─── DATASET CONTENT ───
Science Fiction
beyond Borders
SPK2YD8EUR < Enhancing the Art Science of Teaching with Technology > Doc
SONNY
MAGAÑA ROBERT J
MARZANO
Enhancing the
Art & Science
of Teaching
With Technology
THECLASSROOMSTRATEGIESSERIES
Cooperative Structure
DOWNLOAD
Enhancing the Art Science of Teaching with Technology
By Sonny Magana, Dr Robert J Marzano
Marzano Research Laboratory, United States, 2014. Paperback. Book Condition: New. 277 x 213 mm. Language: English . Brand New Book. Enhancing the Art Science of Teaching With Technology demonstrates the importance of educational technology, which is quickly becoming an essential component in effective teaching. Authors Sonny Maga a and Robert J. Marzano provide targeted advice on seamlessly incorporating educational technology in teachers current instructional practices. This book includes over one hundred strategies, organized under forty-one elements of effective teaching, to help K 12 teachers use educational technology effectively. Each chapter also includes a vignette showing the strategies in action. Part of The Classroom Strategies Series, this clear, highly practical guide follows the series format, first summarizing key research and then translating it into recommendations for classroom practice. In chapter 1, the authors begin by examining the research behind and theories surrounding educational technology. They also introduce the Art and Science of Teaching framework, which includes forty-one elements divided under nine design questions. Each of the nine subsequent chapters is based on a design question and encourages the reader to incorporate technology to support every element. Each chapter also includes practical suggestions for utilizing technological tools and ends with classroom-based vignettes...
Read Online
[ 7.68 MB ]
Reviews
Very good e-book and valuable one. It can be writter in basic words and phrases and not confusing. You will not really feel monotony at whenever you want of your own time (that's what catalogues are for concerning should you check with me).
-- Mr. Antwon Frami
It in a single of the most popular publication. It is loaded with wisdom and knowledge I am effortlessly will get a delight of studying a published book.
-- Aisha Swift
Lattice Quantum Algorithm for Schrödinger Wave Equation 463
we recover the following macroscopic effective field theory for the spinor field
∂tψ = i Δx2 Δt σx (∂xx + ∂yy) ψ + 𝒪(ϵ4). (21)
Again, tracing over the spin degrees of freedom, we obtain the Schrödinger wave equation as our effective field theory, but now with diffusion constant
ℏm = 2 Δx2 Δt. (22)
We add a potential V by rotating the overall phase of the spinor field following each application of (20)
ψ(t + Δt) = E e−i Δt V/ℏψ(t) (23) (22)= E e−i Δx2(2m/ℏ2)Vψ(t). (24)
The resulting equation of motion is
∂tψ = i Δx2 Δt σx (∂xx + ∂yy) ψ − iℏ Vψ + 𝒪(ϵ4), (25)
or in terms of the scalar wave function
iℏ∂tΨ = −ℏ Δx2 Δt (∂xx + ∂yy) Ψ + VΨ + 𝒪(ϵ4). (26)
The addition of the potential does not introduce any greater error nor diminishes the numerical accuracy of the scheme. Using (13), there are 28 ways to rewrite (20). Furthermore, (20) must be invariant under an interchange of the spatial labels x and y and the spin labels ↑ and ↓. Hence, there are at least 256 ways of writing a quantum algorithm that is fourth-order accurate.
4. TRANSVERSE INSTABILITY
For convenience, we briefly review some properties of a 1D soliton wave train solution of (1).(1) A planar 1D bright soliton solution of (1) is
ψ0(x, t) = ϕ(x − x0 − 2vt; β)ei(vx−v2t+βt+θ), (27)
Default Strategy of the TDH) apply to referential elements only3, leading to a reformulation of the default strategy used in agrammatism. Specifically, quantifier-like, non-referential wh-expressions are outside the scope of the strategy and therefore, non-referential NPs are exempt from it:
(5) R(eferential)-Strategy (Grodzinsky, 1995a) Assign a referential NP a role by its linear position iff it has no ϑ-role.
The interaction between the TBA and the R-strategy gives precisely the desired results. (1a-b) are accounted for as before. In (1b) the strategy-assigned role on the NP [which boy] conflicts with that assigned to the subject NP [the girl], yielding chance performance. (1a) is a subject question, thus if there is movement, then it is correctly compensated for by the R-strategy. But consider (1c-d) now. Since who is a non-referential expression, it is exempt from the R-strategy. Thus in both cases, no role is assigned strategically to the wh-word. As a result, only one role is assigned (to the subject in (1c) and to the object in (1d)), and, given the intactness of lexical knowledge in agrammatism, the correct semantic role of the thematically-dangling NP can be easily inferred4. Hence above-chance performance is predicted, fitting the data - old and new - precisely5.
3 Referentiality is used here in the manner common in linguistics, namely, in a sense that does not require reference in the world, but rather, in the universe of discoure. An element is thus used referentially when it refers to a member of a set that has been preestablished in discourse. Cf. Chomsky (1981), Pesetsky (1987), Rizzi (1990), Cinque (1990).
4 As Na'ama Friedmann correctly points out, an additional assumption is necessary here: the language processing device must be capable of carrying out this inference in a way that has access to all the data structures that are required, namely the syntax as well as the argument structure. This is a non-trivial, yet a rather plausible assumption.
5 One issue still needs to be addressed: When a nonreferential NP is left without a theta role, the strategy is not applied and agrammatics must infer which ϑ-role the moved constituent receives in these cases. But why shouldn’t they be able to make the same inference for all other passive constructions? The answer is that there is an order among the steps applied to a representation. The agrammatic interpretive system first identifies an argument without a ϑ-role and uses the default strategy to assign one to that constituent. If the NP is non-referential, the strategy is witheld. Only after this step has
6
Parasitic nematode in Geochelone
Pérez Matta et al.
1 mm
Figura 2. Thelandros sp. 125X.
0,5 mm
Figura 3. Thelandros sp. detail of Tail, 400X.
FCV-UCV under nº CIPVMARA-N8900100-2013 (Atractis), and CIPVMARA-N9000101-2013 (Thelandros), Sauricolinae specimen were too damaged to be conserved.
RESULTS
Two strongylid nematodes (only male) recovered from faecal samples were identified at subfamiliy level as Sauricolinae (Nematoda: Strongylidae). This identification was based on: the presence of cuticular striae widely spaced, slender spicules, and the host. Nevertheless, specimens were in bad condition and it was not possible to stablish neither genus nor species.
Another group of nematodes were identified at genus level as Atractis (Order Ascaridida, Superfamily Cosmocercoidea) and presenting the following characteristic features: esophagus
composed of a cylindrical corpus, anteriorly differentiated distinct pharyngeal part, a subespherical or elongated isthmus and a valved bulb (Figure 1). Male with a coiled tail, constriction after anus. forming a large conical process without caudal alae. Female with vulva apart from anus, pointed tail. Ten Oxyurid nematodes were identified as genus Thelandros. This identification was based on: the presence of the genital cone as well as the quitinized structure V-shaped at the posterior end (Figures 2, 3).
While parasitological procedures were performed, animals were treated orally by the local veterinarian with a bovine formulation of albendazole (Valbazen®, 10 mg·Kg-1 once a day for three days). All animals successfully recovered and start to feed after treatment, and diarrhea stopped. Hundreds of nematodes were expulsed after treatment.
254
───
[PROMPT] Print the records above once again, exactly as written.

[EXERCISE OUTPUT]
Science Fiction
beyond Borders
SPK2YD8EUR < Enhancing the Art Science of Teaching with Technology > Doc
SONNY
MAGAÑA ROBERT J
MARZANO
Enhancing the
Art & Science
of Teaching
With Technology
THECLASSROOMSTRATEGIESSERIES
Cooperative Structure
DOWNLOAD
Enhancing the Art Science of Teaching with Technology
By Sonny Magana, Dr Robert J Marzano
Marzano Research Laboratory, United States, 2014. Paperback. Book Condition: New. 277 x 213 mm. Language: English . Brand New Book. Enhancing the Art Science of Teaching With Technology demonstrates the importance of educational technology, which is quickly becoming an essential component in effective teaching. Authors Sonny Maga a and Robert J. Marzano provide targeted advice on seamlessly incorporating educational technology in teachers current instructional practices. This book includes over one hundred strategies, organized under forty-one elements of effective teaching, to help K 12 teachers use educational technology effectively. Each chapter also includes a vignette showing the strategies in action. Part of The Classroom Strategies Series, this clear, highly practical guide follows the series format, first summarizing key research and then translating it into recommendations for classroom practice. In chapter 1, the authors begin by examining the research behind and theories surrounding educational technology. They also introduce the Art and Science of Teaching framework, which includes forty-one elements divided under nine design questions. Each of the nine subsequent chapters is based on a design question and encourages the reader to incorporate technology to support every element. Each chapter also includes practical suggestions for utilizing technological tools and ends with classroom-based vignettes...
Read Online
[ 7.68 MB ]
Reviews
Very good e-book and valuable one. It can be writter in basic words and phrases and not confusing. You will not really feel monotony at whenever you want of your own time (that's what catalogues are for concerning should you check with me).
-- Mr. Antwon Frami
It in a single of the most popular publication. It is loaded with wisdom and knowledge I am effortlessly will get a delight of studying a published book.
-- Aisha Swift
Lattice Quantum Algorithm for Schrödinger Wave Equation 463
we recover the following macroscopic effective field theory for the spinor field
∂tψ = i Δx2 Δt σx (∂xx + ∂yy) ψ + 𝒪(ϵ4). (21)
Again, tracing over the spin degrees of freedom, we obtain the Schrödinger wave equation as our effective field theory, but now with diffusion constant
ℏm = 2 Δx2 Δt. (22)
We add a potential V by rotating the overall phase of the spinor field following each application of (20)
ψ(t + Δt) = E e−i Δt V/ℏψ(t) (23) (22)= E e−i Δx2(2m/ℏ2)Vψ(t). (24)
The resulting equation of motion is
∂tψ = i Δx2 Δt σx (∂xx + ∂yy) ψ − iℏ Vψ + 𝒪(ϵ4), (25)
or in terms of the scalar wave function
iℏ∂tΨ = −ℏ Δx2 Δt (∂xx + ∂yy) Ψ + VΨ + 𝒪(ϵ4). (26)
The addition of the potential does not introduce any greater error nor diminishes the numerical accuracy of the scheme. Using (13), there are 28 ways to rewrite (20). Furthermore, (20) must be invariant under an interchange of the spatial labels x and y and the spin labels ↑ and ↓. Hence, there are at least 256 ways of writing a quantum algorithm that is fourth-order accurate.
4. TRANSVERSE INSTABILITY
For convenience, we briefly review some properties of a 1D soliton wave train solution of (1).(1) A planar 1D bright soliton solution of (1) is
ψ0(x, t) = ϕ(x − x0 − 2vt; β)ei(vx−v2t+βt+θ), (27)
Default Strategy of the TDH) apply to referential elements only3, leading to a reformulation of the default strategy used in agrammatism. Specifically, quantifier-like, non-referential wh-expressions are outside the scope of the strategy and therefore, non-referential NPs are exempt from it:
(5) R(eferential)-Strategy (Grodzinsky, 1995a) Assign a referential NP a role by its linear position iff it has no ϑ-role.
The interaction between the TBA and the R-strategy gives precisely the desired results. (1a-b) are accounted for as before. In (1b) the strategy-assigned role on the NP [which boy] conflicts with that assigned to the subject NP [the girl], yielding chance performance. (1a) is a subject question, thus if there is movement, then it is correctly compensated for by the R-strategy. But consider (1c-d) now. Since who is a non-referential expression, it is exempt from the R-strategy. Thus in both cases, no role is assigned strategically to the wh-word. As a result, only one role is assigned (to the subject in (1c) and to the object in (1d)), and, given the intactness of lexical knowledge in agrammatism, the correct semantic role of the thematically-dangling NP can be easily inferred4. Hence above-chance performance is predicted, fitting the data - old and new - precisely5.
3 Referentiality is used here in the manner common in linguistics, namely, in a sense that does not require reference in the world, but rather, in the universe of discoure. An element is thus used referentially when it refers to a member of a set that has been preestablished in discourse. Cf. Chomsky (1981), Pesetsky (1987), Rizzi (1990), Cinque (1990).
4 As Na'ama Friedmann correctly points out, an additional assumption is necessary here: the language processing device must be capable of carrying out this inference in a way that has access to all the data structures that are required, namely the syntax as well as the argument structure. This is a non-trivial, yet a rather plausible assumption.
5 One issue still needs to be addressed: When a nonreferential NP is left without a theta role, the strategy is not applied and agrammatics must infer which ϑ-role the moved constituent receives in these cases. But why shouldn’t they be able to make the same inference for all other passive constructions? The answer is that there is an order among the steps applied to a representation. The agrammatic interpretive system first identifies an argument without a ϑ-role and uses the default strategy to assign one to that constituent. If the NP is non-referential, the strategy is witheld. Only after this step has
6
Parasitic nematode in Geochelone
Pérez Matta et al.
1 mm
Figura 2. Thelandros sp. 125X.
0,5 mm
Figura 3. Thelandros sp. detail of Tail, 400X.
FCV-UCV under nº CIPVMARA-N8900100-2013 (Atractis), and CIPVMARA-N9000101-2013 (Thelandros), Sauricolinae specimen were too damaged to be conserved.
RESULTS
Two strongylid nematodes (only male) recovered from faecal samples were identified at subfamiliy level as Sauricolinae (Nematoda: Strongylidae). This identification was based on: the presence of cuticular striae widely spaced, slender spicules, and the host. Nevertheless, specimens were in bad condition and it was not possible to stablish neither genus nor species.
Another group of nematodes were identified at genus level as Atractis (Order Ascaridida, Superfamily Cosmocercoidea) and presenting the following characteristic features: esophagus
composed of a cylindrical corpus, anteriorly differentiated distinct pharyngeal part, a subespherical or elongated isthmus and a valved bulb (Figure 1). Male with a coiled tail, constriction after anus. forming a large conical process without caudal alae. Female with vulva apart from anus, pointed tail. Ten Oxyurid nematodes were identified as genus Thelandros. This identification was based on: the presence of the genital cone as well as the quitinized structure V-shaped at the posterior end (Figures 2, 3).
While parasitological procedures were performed, animals were treated orally by the local veterinarian with a bovine formulation of albendazole (Valbazen®, 10 mg·Kg-1 once a day for three days). All animals successfully recovered and start to feed after treatment, and diarrhea stopped. Hundreds of nematodes were expulsed after treatment.
254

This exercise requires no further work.